• Requirement:
It is required that all of the data be written out exactly.
====== Information provided
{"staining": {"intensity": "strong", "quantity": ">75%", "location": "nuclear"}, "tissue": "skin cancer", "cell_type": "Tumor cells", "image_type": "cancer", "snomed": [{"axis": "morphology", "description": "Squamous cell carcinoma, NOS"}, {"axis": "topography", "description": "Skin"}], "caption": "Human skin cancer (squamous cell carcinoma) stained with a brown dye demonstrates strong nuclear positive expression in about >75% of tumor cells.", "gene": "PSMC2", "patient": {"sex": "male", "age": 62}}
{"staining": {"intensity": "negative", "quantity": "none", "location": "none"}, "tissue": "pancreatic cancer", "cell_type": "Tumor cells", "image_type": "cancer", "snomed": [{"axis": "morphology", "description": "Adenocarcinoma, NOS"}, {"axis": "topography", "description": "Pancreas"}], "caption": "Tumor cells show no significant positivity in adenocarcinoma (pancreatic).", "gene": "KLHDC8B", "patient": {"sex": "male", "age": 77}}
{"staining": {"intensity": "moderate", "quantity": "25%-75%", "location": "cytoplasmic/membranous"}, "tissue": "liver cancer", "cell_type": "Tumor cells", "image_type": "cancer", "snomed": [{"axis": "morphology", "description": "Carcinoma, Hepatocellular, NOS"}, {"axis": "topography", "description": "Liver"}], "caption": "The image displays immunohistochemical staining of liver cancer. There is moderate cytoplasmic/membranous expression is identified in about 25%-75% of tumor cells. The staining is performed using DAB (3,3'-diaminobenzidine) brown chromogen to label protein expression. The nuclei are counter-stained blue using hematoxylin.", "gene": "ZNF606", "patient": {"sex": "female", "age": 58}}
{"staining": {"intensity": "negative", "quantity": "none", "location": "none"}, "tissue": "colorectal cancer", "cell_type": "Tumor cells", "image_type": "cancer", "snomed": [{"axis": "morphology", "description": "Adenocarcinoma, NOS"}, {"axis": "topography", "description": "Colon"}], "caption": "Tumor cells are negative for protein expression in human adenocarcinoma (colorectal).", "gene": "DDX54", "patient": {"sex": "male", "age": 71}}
============
• Response to this exercise:
{"staining": {"intensity": "strong", "quantity": ">75%", "location": "nuclear"}, "tissue": "skin cancer", "cell_type": "Tumor cells", "image_type": "cancer", "snomed": [{"axis": "morphology", "description": "Squamous cell carcinoma, NOS"}, {"axis": "topography", "description": "Skin"}], "caption": "Human skin cancer (squamous cell carcinoma) stained with a brown dye demonstrates strong nuclear positive expression in about >75% of tumor cells.", "gene": "PSMC2", "patient": {"sex": "male", "age": 62}}
{"staining": {"intensity": "negative", "quantity": "none", "location": "none"}, "tissue": "pancreatic cancer", "cell_type": "Tumor cells", "image_type": "cancer", "snomed": [{"axis": "morphology", "description": "Adenocarcinoma, NOS"}, {"axis": "topography", "description": "Pancreas"}], "caption": "Tumor cells show no significant positivity in adenocarcinoma (pancreatic).", "gene": "KLHDC8B", "patient": {"sex": "male", "age": 77}}
{"staining": {"intensity": "moderate", "quantity": "25%-75%", "location": "cytoplasmic/membranous"}, "tissue": "liver cancer", "cell_type": "Tumor cells", "image_type": "cancer", "snomed": [{"axis": "morphology", "description": "Carcinoma, Hepatocellular, NOS"}, {"axis": "topography", "description": "Liver"}], "caption": "The image displays immunohistochemical staining of liver cancer. There is moderate cytoplasmic/membranous expression is identified in about 25%-75% of tumor cells. The staining is performed using DAB (3,3'-diaminobenzidine) brown chromogen to label protein expression. The nuclei are counter-stained blue using hematoxylin.", "gene": "ZNF606", "patient": {"sex": "female", "age": 58}}
{"staining": {"intensity": "negative", "quantity": "none", "location": "none"}, "tissue": "colorectal cancer", "cell_type": "Tumor cells", "image_type": "cancer", "snomed": [{"axis": "morphology", "description": "Adenocarcinoma, NOS"}, {"axis": "topography", "description": "Colon"}], "caption": "Tumor cells are negative for protein expression in human adenocarcinoma (colorectal).", "gene": "DDX54", "patient": {"sex": "male", "age": 71}}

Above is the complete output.